GUSTAVO ENRIQUE MALO FERNÁNDEZ
JOSÉ FRANCISCO ACUÑA VIZCAYA
JOSÉ LUIS BARCELÓ CAMACHO
FERNANDO ALBERTO CASTRO CABALLERO
EUGENIO FERNÁNDEZ CARLIER
LUIS ANTONIO HERNÁNDEZ BARBOSA
EYDER PATIÑO CABRERA
PATRICIA SALAZAR CUÉLLAR
LUIS GUILLERMO SALAZAR OTERO
NUBIA YOLANDA NOVA GARCÍA
Secretaria
CORTE SUPREMA DE JUSTICIA
SALA DE CASACIÓN PENAL
ACLARACIÓN DE VOTO
Tema: Prevaricato
Segunda Instancia 46472
Acta No. 346 de 2 de noviembre de 2016
Respecto el criterio mayoritario de la sala. Aclaro el voto por las razones ya expresadas en el radicado 46892.
Cordialmente,
EUGENIO FERNADES CARLIER
Magistrado
Fecha ut supra
1 “Títulos ejecutivos.

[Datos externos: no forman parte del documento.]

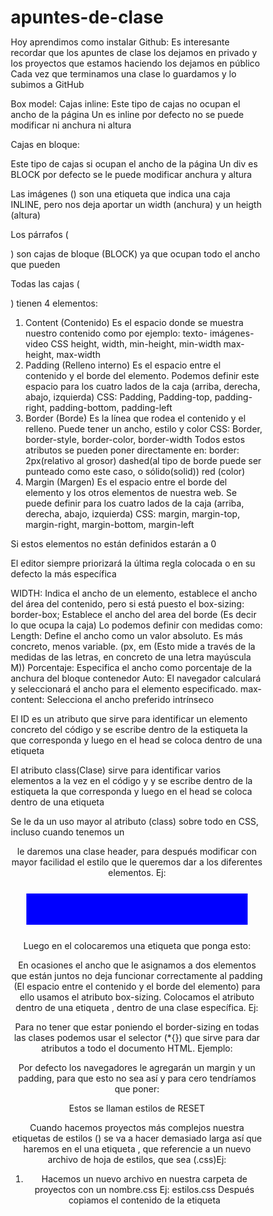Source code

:# apuntes-de-clase

Hoy aprendimos como instalar Github:
 Es interesante recordar que los apuntes de clase los dejamos en privado y los proyectos que estamos haciendo los dejamos en público
 Cada vez que terminamos una clase lo guardamos y lo subimos a GitHub




Box model: 
Cajas inline: <span></span>
 Este tipo de cajas no ocupan el ancho de la página 
Un <span></span> es inline por defecto no se puede modificar ni anchura ni altura

Cajas en bloque: <div></div>
 Este tipo de cajas si ocupan el ancho de la página 
Un div es BLOCK por defecto se le puede modificar anchura y altura 

Las imágenes (<img></img>) son una etiqueta que indica una caja INLINE, pero nos deja aportar un width (anchura) y un heigth (altura)

Los párrafos (<p></p>) son cajas de bloque (BLOCK) ya que ocupan todo el ancho que pueden

Todas las cajas (<div></div>) tienen 4 elementos:
1. Content (Contenido)
Es el espacio donde se muestra nuestro contenido como por ejemplo: texto- imágenes-video CSS height, width, min-height, min-width max-height, max-width
2. Padding (Relleno interno)
Es el espacio entre el contenido y el borde del elemento. Podemos definir este espacio para los cuatro lados de la caja (arriba, derecha, abajo, izquierda) CSS: Padding, Padding-top, padding-right, padding-bottom, padding-left
3. Border (Borde)
Es la línea que rodea el contenido y el relleno. Puede tener un ancho, estilo y color
CSS: Border, border-style, border-color, border-width
Todos estos atributos se pueden poner directamente en:
   border: 2px(relativo al grosor) dashed(al tipo de borde puede ser punteado como este caso, o sólido(solid)) red (color)
4. Margin (Margen)
Es el espacio entre el borde del elemento y los otros elementos de nuestra web. Se puede definir para los cuatro lados de la caja (arriba, derecha, abajo, izquierda)
CSS: margin, margin-top, margin-right, margin-bottom, margin-left

Si estos elementos no están definidos estarán a 0

El editor siempre priorizará la última regla colocada o en su defecto la más específica

WIDTH:
Indica el ancho de un elemento, establece el ancho del área del contenido, pero si está puesto el box-sizing: border-box; Establece el ancho del area del borde (Es decir lo que ocupa la caja)
Lo podemos definir con medidas como:
 Length: Define el ancho como un valor absoluto. Es más concreto, menos variable. (px, em (Esto mide a través de la medidas de las letras, en concreto de una letra mayúscula M))
 Porcentaje: Especifica el ancho como porcentaje de la anchura del bloque contenedor
 Auto: El navegador calculará y seleccionará el ancho para el elemento especificado.
 max-content: Selecciona el ancho preferido intrínseco


El ID es un atributo que sirve para identificar un elemento concreto del código y se escribe dentro de la estiqueta la que corresponda y luego en el head se coloca dentro de una etiqueta <style> en el <head> se colocará una almohadilla antes del nombre que hayamos escogido para referenciarlo. Ejemplo:
Primero colocamos esto en el body:
<body>
 <div id="mifooter">
    Contenido 4
    </div>
</body>
Después colocamos esto en el head:
<head>
<style>
    #mifooter {
            background-color: aquamarine;
            margin: 20px;
            padding: 20px;

        }
</style>
</head>

El atributo class(Clase) sirve para identificar varios elementos a la vez en el código y y se escribe dentro de la estiqueta la que corresponda y luego en el head se coloca dentro de una etiqueta <style> en el <head> se colocará un punto(.) antes del nombre que hayamos designado para para referenciarlo. Ejemplo:
Primero colocamos esto en el body:

<body> 
<div class="contenido">
Contenido 1
</div>

<div class="contenido">
    Contenido 2
</div>

<div class="contenido">
    Contenido 3
</div>
</body>

Después colocamos esto en el head, dentro de una etiqueta <style></style>
<style>
.contenido {
            background-color: blue;
            margin: 25px;
            padding: 25px;
            color: white;
            
        }  
        
 </style>

Se le da un uso mayor al atributo (class) sobre todo en CSS, incluso cuando tenemos un <header> le daremos una clase header, para después modificar con mayor facilidad el estilo que le queremos dar a los diferentes elementos. Ej:
  <header class="header"> </header>
Luego en el <head> colocaremos una etiqueta <style></style> que ponga esto:
<style>
  .header{
            background-color: blue;
            margin: 25px;
            padding: 25px;
            color: white;
  }
</style>




En ocasiones el ancho que le asignamos a dos elementos que están juntos no deja funcionar correctamente al padding (El espacio entre el contenido y el borde del elemento) para ello usamos el atributo box-sizing. Colocamos el atributo dentro de una etiqueta <style></style>, dentro de una clase específica. Ej:
<style>
    
        .div1{
            border: 2px dashed red;
            padding:5px;
            width: 200px;
            box-sizing: border-box;
        }

        .div2{
            border:2px dashed green;
            padding:25px;
            width:200px;
            /*Si queremos incluir el padding dentro del ancho total usamos box sizing border box*/
            box-sizing: border-box;
            
        }
</style>
Para no tener que estar poniendo el border-sizing en todas las clases podemos usar el selector (*{}) que sirve para dar atributos a todo el documento HTML. Ejemplo:
<style>
*{
       box-sizing: border-box; 
    }
</style>





Por defecto los navegadores le agregarán un margin y un padding, para que esto no sea así y para cero tendríamos que poner:
  <style> 
   *{
    box-sizing:border-box;
    margin:0px;
    padding: 0px;
    }
    </style>
Estos se llaman estilos de RESET




Cuando hacemos proyectos más complejos nuestra etiquetas de estilos (<style></style>) se va a hacer demasiado larga así que haremos en el <head> una etiqueta <link>, que referencie a un nuevo archivo de hoja de estilos, que sea (.css)Ej:
1. Hacemos un nuevo archivo en nuestra carpeta de proyectos con un nombre.css Ej:
    estilos.css
Después copiamos el contenido de la etiqueta <style>, SIN LA ETIQUETA <style> ya que esta es una etiqueta HTML, y estamos trabajando con un archivo CSS
2. Una vez hecho esto abrimos una estiqueta <link> en el <head> y referenciamos en el (href=) la ruta del archivo Ej:
    <link rel="stlyesheet" href="estilos.css">

3. Podremos borrar la etiqueta <style> del documento HTML, recordando que todo lo relativo a esta etiqueta lo añadiremos al documento CSS
Siempre está bien crear una carpeta dentro de nuestro proyecto llamada CSS que contenga nuestros archivos CSS


Posición relativa vs Posición absoluta
    <link rel="stlyesheet" href="./css/estilos.css">
    <!--posición relativa: inicia desde el archivo que lo está usando-->
    <!--el (./) indica la carpeta del proyecto que estoy usando-->
    <link rel="stlyesheet" href="/dia6/css/estilos.css">
    <!--posición absoluta: inicia desde la carpeta raíz de mi servidor web -->

    para subir una carpeta en la organización pongo: (../)
    Para subir 2 carpetas en la organización pongo: (../../) etc...
La MÁS RECOMENDABLE es: La posición RELATIVA

 

Si queremos que un elemento tenga más de una clase se le pueden sumar clases de la siguiente manera:
<div class="divVerde caja">
       hola soy el contenido 1! 
     </div>
Si queremos modificar un elemento con unas clases específicas, lo hacemos de esta manera:
1. En el HTML, en el <body> colocamos esto:
<body>
 <div class="divVerde caja resaltada">
        hola soy el contenido 2! 
      </div>
</body>
2. En el archivo.css colocamos esto:
.divVerde.caja.resaltada{
        border: 5px dashed blue 
     }
SI LE DAMOS MÁS DE UNA CLASE A UNA ETIQUETA LA COMÚN A TODAS DEBE IR LA PRIMERA EN LA HOJA DE ESTILOS (.css) Y DE FORMA DESCENDENTE CON LAS CLASES MÁS ESPECÍFICAS.
Si hacemos un <div> dentro de otro <div>, y el <div> padre tiene unas clases, y el <div> hijo tiene otra clase específica, se hará así:
1. En el HTML en el <body> irá así:
<div class="divVerde caja">
        <div class="resaltada">
        hola soy el div verde caja y resaltada
      </div>
      </div>
2. En el CSS irá así:
.divVerde.caja .resaltada{
        border: 5px solid rgb(60, 255, 0);
     }






Si le damos a algo un atributo display pero no queremos que se vea, en una etiqueta style, le ponemos display: none




Si tenemos problemas para el tamaño de nuestro fondo (background) utilizaremos el background size, tenemos varias opciones:
  - background-size: contain; (Ocupa la pantalla entera repitiendo la imagen)
  - background-size: contain; (Ocupa solo el tamaño de la imagen)
    background-repeat: no-repeat;
  - background-size: cover; (Cubre todo el fondo pero con la imagen recortada)
  - background-size: 30%; (Cube el fondo con las imágenes representadas en un 30%)
  - background-size: 200px 100px; (Cubre el fondo con la imagen repetida a un tamaño específico)
  


Una forma de centrar un div 
 <div style="max-width: 25%; margin: 0 auto">



 *{
            background: red;
            /*Sirve para marcar todo el contenido en pantalla*/
        }
        :root {
            /*sirve para marcar todo el contenido HTML*/
        }
        body{
            /*para marcar solo lo que haya en el body*/
        }


El display:flex va en la caja contenedor primaria es decir solo afecta a los hijos no a los subhijos
Los atributos flex se deben poner en cada caja específica de cada subhijo

Para mover elementos a través de la página con la propiedad flex:
 Justify-content sirve para moverlos HORIZONTALMENTE
 Alingn-items sirve para moverlos VERTICALMENTE
  Para mover elementos a través de la página con la propiedad flex

  Esta página nos explica como hacer un RESET para todos los estilos de nuestra página:
  https://meyerweb.com/eric/tools/css/reset/
  
  También hay otros que dan medidas de normalización como esta, que busca que en todos los navegadores y pantallas se vea de la misma manera:
  https://necolas.github.io/normalize.css/
  https://elad2412.github.io/the-new-css-reset/


Un LAYOUT es la distribución que va a llevar una página WEB esto es lo primero que debemos hacer organizar de que manera vamos a distribuir los elementos en la página WEB
A la hora de organizar el layout el header el main y el footer son COLUMNAS, ya que todo lo dividible en filas se entiende como columnas, entonces en el atributo container, que contendrá todo estos en el body deberíamos poner esto:

.container{
            display:flex;
            flex-direction: column;
            height: 100vh; 
        }


Para repetir el número de elementos que quieres utilizar ponemos el nombre del elemento (li), asterisco(*) ponemos seguido el número de veces (5)que los quieres ver:
  li*5


Como especificar que el contenido ocupe todo lo que sobra de espacio en una página:
  height: 100vh; /*100% del view height*/


Todos los elementos STICKY y FIXED van con POSITION y NO CON DISPLAY FLEX
Los UL no pueden tener otro elemento que no sean LI
Los formularios son una manera de comunicarnos con el servidor haremos consultas (REQUEST) de GET y de POST.



FORMAS DE PONER COMENTARIOS EN VISUAL STUDIO CODE:
<!--Estos son los comentarios de HTML-->
/*Estos son los comentarios de CSS*/


<!--COSAS PENDIENTES PARA VER-->
SERÍA INTERESANTE REVISAR CORRECCIÓN DE EVA Y CAROL:
Desde el principio del día 14 - Hasta 0:25
SERÍA INTERESANTE REVISAR CORRECCIÓN DE DAVID Y JENNY:
Desde el 0:45 del día 14 - Hasta 
SOLUCION PROBLEMAS HEADER
0:54-1:02
mirar solución label
1:50-1:59



<!--SEMÁNTICA WEB-->
La semantica WEB permite que la información se comparte y reutilizada entre aplicaciones empresas y comunidades.
La semántica WEB es una extensión de la web/intenet actual donde la informacion está dada, bien definida, para conectar de una mejor manera computadoras y personas para poder trabajar de forma conjunta.
En este caso la información es la página WEB que estamos creando. Y lo que buscamos es que este contenido se pueda compartir entre difentes, comunidades, personas, empresas, ordenadores... 

Con la semantic WEB ponemos una información extra pa

La web semántica es un enfoque para organizar y presentar la información en la web de una manera que las computadoras pueden comprender el significado y el contexto de los datos, facilitando así la colaboracíon entre diferentes sistemas y usuarios.
TERMINAR VIDEO MAÑANA 2:56

Lo que buscamos con la semántica web es tener más control con la manera que tenemos de organizar la web por zonas y elementos. 
<!--Para esto busca en google ejemplos de semantic tags-->
El article puede contener múltiples cosas no hay una respuesta correcta simplemente ayuda a los navegadores y a los usuarios a tratar de comprender nuestro código. Sirve para hacer un buen SEO, ya que si tenemos bien utilizada nuestra semántica WEB el navegador puede sacar ciertos elementos y hacer publicidad automática.


NOMENCLATURAS CSS
Sirven para organizar mejor todo el documento CSS y utilizar un mismo documento CSS por varias personas


<!--SHORTCUTS DE VISUAL ESTUDIO CODE-->
# VSC Shortcuts interesantes

- `Ctrl + Shift + P` : Buscar cualquier comando (Ver uso de > y @)
- `Ctrl + P` : Buscar cualquier archivo en el proyecto
- `Ctrl + P` : y luego `>` : Buscar cualquier comando
- `Ctrl + P` : y luego `@` : Buscar cualquier Símbolo/Nodo en el archivo

- `Ctrl + B` : Ocultar/Mostrar el sidebar
- `Ctrl + Shift + E` : Ver el explorador de archivos
- `Ctrl + Shift + X` : Ver el explorador de extensiones
- `Ctrl + Ñ` : Abrir la terminal
- `Ctrl + Space` : Autocompletar (Trigger Suggestion)
- `Ctrl + I` : Activar Github Copilot

Podemos ver la lista completa de shortcuts en la página de [Visual Studio Code](https://code.visualstudio.com/shortcuts/keyboard-shortcuts-windows.pdf)
o para [MacOS](https://code.visualstudio.com/shortcuts/keyboard-shortcuts-macos.pdf)
o haciendo `Ctrl + K` y luego `Ctrl + S`.

## Selección de texto
- `Ctrl + L` : Seleccionar la línea actual + la siguiente
- `Ctrl + D` : Seleccionar la siguiente ocurren
- `Ctrl + D` : Seleccionar la siguiente ocurrencia de la selección
- `Ctrl + Shift + L` : Seleccionar todas las ocurrencias de la selección
- `Alt + Shift + Right` : Ampliar la seleccion: "Palabra -> Linea -> Bloque"
- `Alt + Shift + Left` : Reducir la selección: "Bloque -> Linea -> Palabra"

## Movimiento por el código

- `Alt + Up` : Mover la línea actual hacia arriba
- `Alt + Down` : Mover la línea actual hacia abajo
- `F2` : Cambiar el nombre de la variable en todas sus ocurrencias
fux-jmif-nnv 


seleccionar Editar>Buscar y reemplazar o presionando CTRL+F.


REPASAR DÍA 16 MINUTO 0:56 HASTA lo que sea / retomar 1:49

:root es similar  al (*) que es el selector de CSS

cuando ponemos un style inline (dentro de la etiqueta) tiene más especificidad. No es recomendable

Dejaremos de usar los IDs para CSS porque lo dejaremos para JavaScript

Para poner una clase es es mejor poner la clase en inglés
De cara al proyecto final no deberíamos usar la 

en EL METODO BEM los modificador puede ser modificador del elememto o del bloque si es del elemento tenemos que poner primero la clase del bloque espacio elemento y el modificador directamente
Ejemplos de opciones de bloque/elemento/modificador
bloque
bloque__elemento
bloque__elemento--modificador
bloque--modificador

para seleccionar 2 clases lo ponemos así
 .clase.boton{
 }
Seguido solo en el caso de queramos seleccionar un elemento con dos clases


:root {
  Es como mencionar al HTML pero como css utiliza multiples dispositivos en esos dispositivos sería root. Para mencionar todo el HTML es mejor usar estro
}

el margin si usamos rem no depende del tamaño de fuente o font-size y y cuando usamos en si 

Existe o

En CSS y JS cuando usamos paréntesis estamos haciendo funciones:
function sumar(num1, num2) {
  devolver num1 + num2;
}

Main Axis (x) por defecto

white-space:no-wrap para que no se vaya para abajo

<p> es un elemento en bloque
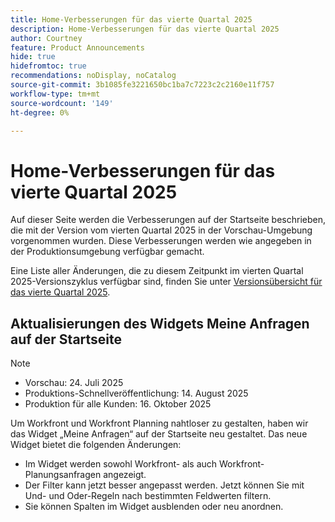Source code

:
 ```yaml
---
title: Home-Verbesserungen für das vierte Quartal 2025
description: Home-Verbesserungen für das vierte Quartal 2025
author: Courtney
feature: Product Announcements
hide: true
hidefromtoc: true
recommendations: noDisplay, noCatalog
source-git-commit: 3b1085fe3221650bc1ba7c7223c2c2160e11f757
workflow-type: tm+mt
source-wordcount: '149'
ht-degree: 0%

---
```


# Home-Verbesserungen für das vierte Quartal 2025

Auf dieser Seite werden die Verbesserungen auf der Startseite beschrieben, die mit der Version vom vierten Quartal 2025 in der Vorschau-Umgebung vorgenommen wurden. Diese Verbesserungen werden wie angegeben in der Produktionsumgebung verfügbar gemacht.

Eine Liste aller Änderungen, die zu diesem Zeitpunkt im vierten Quartal 2025-Versionszyklus verfügbar sind, finden Sie unter [Versionsübersicht für das vierte Quartal 2025](/help/quicksilver/product-announcements/product-releases/25-q4-release-activity/25-q4-release-overview.md).

## Aktualisierungen des Widgets Meine Anfragen auf der Startseite

>[!NOTE]
>
>* Vorschau: 24. Juli 2025
>* Produktions-Schnellveröffentlichung: 14. August 2025
>* Produktion für alle Kunden: 16. Oktober 2025

Um Workfront und Workfront Planning nahtloser zu gestalten, haben wir das Widget „Meine Anfragen“ auf der Startseite neu gestaltet. Das neue Widget bietet die folgenden Änderungen:

* Im Widget werden sowohl Workfront- als auch Workfront-Planungsanfragen angezeigt.
* Der Filter kann jetzt besser angepasst werden. Jetzt können Sie mit Und- und Oder-Regeln nach bestimmten Feldwerten filtern.
* Sie können Spalten im Widget ausblenden oder neu anordnen.

<!--For more information on the new My Requests widget, see [Use the My Requests widget](/help/quicksilver/workfront-basics/using-home/using-the-home-area/my-requests-widget.md).-->
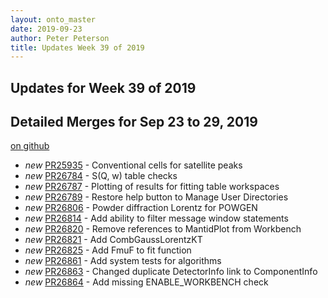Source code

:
 ```yaml
---
layout: onto_master
date: 2019-09-23
author: Peter Peterson
title: Updates Week 39 of 2019
---
```

Updates for Week 39 of 2019
---------------------------

Detailed Merges for Sep 23 to 29, 2019
--------------------------------------
[on github](https://github.com/mantidproject/mantid/pulls?q=is%3Apr+merged%3A2019-09-24..2019-09-29)

* *new* [PR25935](https://github.com/mantidproject/mantid/pull/25935) - Conventional cells for satellite peaks
* *new* [PR26784](https://github.com/mantidproject/mantid/pull/26784) - S(Q, w) table checks
* *new* [PR26787](https://github.com/mantidproject/mantid/pull/26787) - Plotting of results for fitting table workspaces
* *new* [PR26789](https://github.com/mantidproject/mantid/pull/26789) - Restore help button to Manage User Directories
* *new* [PR26806](https://github.com/mantidproject/mantid/pull/26806) - Powder diffraction Lorentz for POWGEN
* *new* [PR26814](https://github.com/mantidproject/mantid/pull/26814) - Add ability to filter message window statements
* *new* [PR26820](https://github.com/mantidproject/mantid/pull/26820) - Remove references to MantidPlot from Workbench
* *new* [PR26821](https://github.com/mantidproject/mantid/pull/26821) - Add CombGaussLorentzKT
* *new* [PR26825](https://github.com/mantidproject/mantid/pull/26825) - Add FmuF to fit function
* *new* [PR26861](https://github.com/mantidproject/mantid/pull/26861) - Add system tests for algorithms
* *new* [PR26863](https://github.com/mantidproject/mantid/pull/26863) - Changed duplicate DetectorInfo link to ComponentInfo
* *new* [PR26864](https://github.com/mantidproject/mantid/pull/26864) - Add missing ENABLE_WORKBENCH check
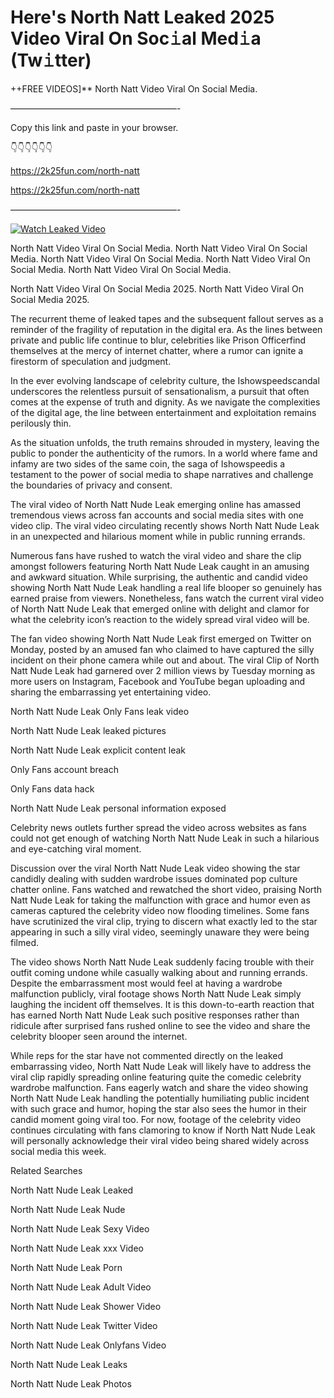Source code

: # Here's North Natt Leaked 2025 Video Viral On Soc𝚒al Med𝚒a (Tw𝚒tter)

++FREE VIDEOS]** North Natt Video Viral On Social Media.

———————————————————-

Copy this link and paste in your browser.

👇👇👇👇👇👇

https://2k25fun.com/north-natt

https://2k25fun.com/north-natt

———————————————————-

[![Watch Leaked Video](https://miro.medium.com/v2/resize:fit:828/format:webp/1*cilzJN44JGOrTw9NJCrNHA.gif "Watch Leaked Video")](https://2k25fun.com/north-natt)

North Natt Video Viral On Social Media. North Natt Video Viral On Social Media. North Natt Video Viral On Social Media. North Natt Video Viral On Social Media. North Natt Video Viral On Social Media.

North Natt Video Viral On Social Media 2025. North Natt Video Viral On Social Media 2025.

The recurrent theme of leaked tapes and the subsequent fallout serves as a reminder of the fragility of reputation in the digital era. As the lines between private and public life continue to blur, celebrities like Prison Officerfind themselves at the mercy of internet chatter, where a rumor can ignite a firestorm of speculation and judgment.

In the ever evolving landscape of celebrity culture, the Ishowspeedscandal underscores the relentless pursuit of sensationalism, a pursuit that often comes at the expense of truth and dignity. As we navigate the complexities of the digital age, the line between entertainment and exploitation remains perilously thin.

As the situation unfolds, the truth remains shrouded in mystery, leaving the public to ponder the authenticity of the rumors. In a world where fame and infamy are two sides of the same coin, the saga of Ishowspeedis a testament to the power of social media to shape narratives and challenge the boundaries of privacy and consent.

The viral video of North Natt Nude Leak emerging online has amassed tremendous views across fan accounts and social media sites with one video clip. The viral video circulating recently shows North Natt Nude Leak in an unexpected and hilarious moment while in public running errands.

Numerous fans have rushed to watch the viral video and share the clip amongst followers featuring North Natt Nude Leak caught in an amusing and awkward situation. While surprising, the authentic and candid video showing North Natt Nude Leak handling a real life blooper so genuinely has earned praise from viewers. Nonetheless, fans watch the current viral video of North Natt Nude Leak that emerged online with delight and clamor for what the celebrity icon’s reaction to the widely spread viral video will be.

The fan video showing North Natt Nude Leak first emerged on Twitter on Monday, posted by an amused fan who claimed to have captured the silly incident on their phone camera while out and about. The viral Clip of North Natt Nude Leak had garnered over 2 million views by Tuesday morning as more users on Instagram, Facebook and YouTube began uploading and sharing the embarrassing yet entertaining video.

North Natt Nude Leak Only Fans leak video

North Natt Nude Leak leaked pictures

North Natt Nude Leak explicit content leak

Only Fans account breach

Only Fans data hack

North Natt Nude Leak personal information exposed

Celebrity news outlets further spread the video across websites as fans could not get enough of watching North Natt Nude Leak in such a hilarious and eye-catching viral moment.

Discussion over the viral North Natt Nude Leak video showing the star candidly dealing with sudden wardrobe issues dominated pop culture chatter online. Fans watched and rewatched the short video, praising North Natt Nude Leak for taking the malfunction with grace and humor even as cameras captured the celebrity video now flooding timelines. Some fans have scrutinized the viral clip, trying to discern what exactly led to the star appearing in such a silly viral video, seemingly unaware they were being filmed.

The video shows North Natt Nude Leak suddenly facing trouble with their outfit coming undone while casually walking about and running errands. Despite the embarrassment most would feel at having a wardrobe malfunction publicly, viral footage shows North Natt Nude Leak simply laughing the incident off themselves. It is this down-to-earth reaction that has earned North Natt Nude Leak such positive responses rather than ridicule after surprised fans rushed online to see the video and share the celebrity blooper seen around the internet.

While reps for the star have not commented directly on the leaked embarrassing video, North Natt Nude Leak will likely have to address the viral clip rapidly spreading online featuring quite the comedic celebrity wardrobe malfunction. Fans eagerly watch and share the video showing North Natt Nude Leak handling the potentially humiliating public incident with such grace and humor, hoping the star also sees the humor in their candid moment going viral too. For now, footage of the celebrity video continues circulating with fans clamoring to know if North Natt Nude Leak will personally acknowledge their viral video being shared widely across social media this week.

Related Searches

North Natt Nude Leak Leaked

North Natt Nude Leak Nude

North Natt Nude Leak Sexy Video

North Natt Nude Leak xxx Video

North Natt Nude Leak Porn

North Natt Nude Leak Adult Video

North Natt Nude Leak Shower Video

North Natt Nude Leak Twitter Video

North Natt Nude Leak Onlyfans Video

North Natt Nude Leak Leaks

North Natt Nude Leak Photos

Pueden demandarse ejecutivamente las obligaciones expresas, claras y exigibles que consten en documentos que provengan del deudor o de su causante y constituyan plena prueba contra él, o las que emanen de una sentencia de condena proferida por juez o tribunal de cualquier jurisdicción, o de otra providencia judicial que tenga fuerza ejecutiva conforme a la ley, o de las providencias que en procesos contencioso administrativos o de policía aprueben liquidación de costas o señalen honorarios de auxiliares de la justicia. La confesión hecha en el curso de un proceso no constituye título ejecutivo, pero sí la que conste en el interrogatorio previsto en el artículo 294”.
2Auto de 8 de febrero de 2008, radicado 28908, reiterado en AP 17 nov. 2010, rad. 35109; AP 7 de noviembre de 2011, rad. 37613; AP 11 de diciembre de 2012, rad. 42043.
3 Pronunciamiento reiterado en SP 3 jul. 2013, rad. 40226
4 Decisión del 24 de junio de 1986.
5 Providencia del 24 de junio de 1986.
6 Pronunciamiento reiterado por la Sala en SP 28 feb. 2007, rad. 22185; SP 18 jun. 2008, rad. 29382; SP 22 ago. 2008, rad. 29913; SP 3 jun. 2009, rad. 31118; SP 26 may. 2010, rad. 32363; SP 31 ago. 2012, rad. 35153; SP 10 abr. 2013, rad. 39456; SP 26 feb. 2014, rad. 42775. SP 21 may. 2014, rad. 42275, entre otras providencias.
7 “Clausula sexta: 1) La IPS presentará ante Servir Atlántico S.A. en Barranquilla, la cuenta de cobro con las facturas por los servicios prestados (…) indicando separadamente el tipo de servicio ofrecido al usuario. 2) Las facturas deberán ser presentadas en original y tres copias y autorización de servicio y orden de remisión cuando fuere el caso (…) y de los soportes originales del servicio facturado. (…). 7) Efectuadas las glosas, la IPS tendrá un plazo de 30 días para hacer las correcciones a que haya lugar y devolverlas (…) a Servir Atlántico S.A. 8) A partir de la radicación de la factura cuando no se glose la cuenta, o a partir del recibo de las correcciones hechas por la IPS a las cuentas glosadas, (…) Servir Atlántico S.A. tendrá 45 días para la cancelación total de las mismas (sic). (…)”. (Copia de contrato obrante a folios 66-69 del cuaderno contentivo de la demanda ejecutiva).
8 Folio 168 del cuaderno contentivo de la demanda ejecutiva.
9 Folios 259-262 del cuaderno anexo No. 7.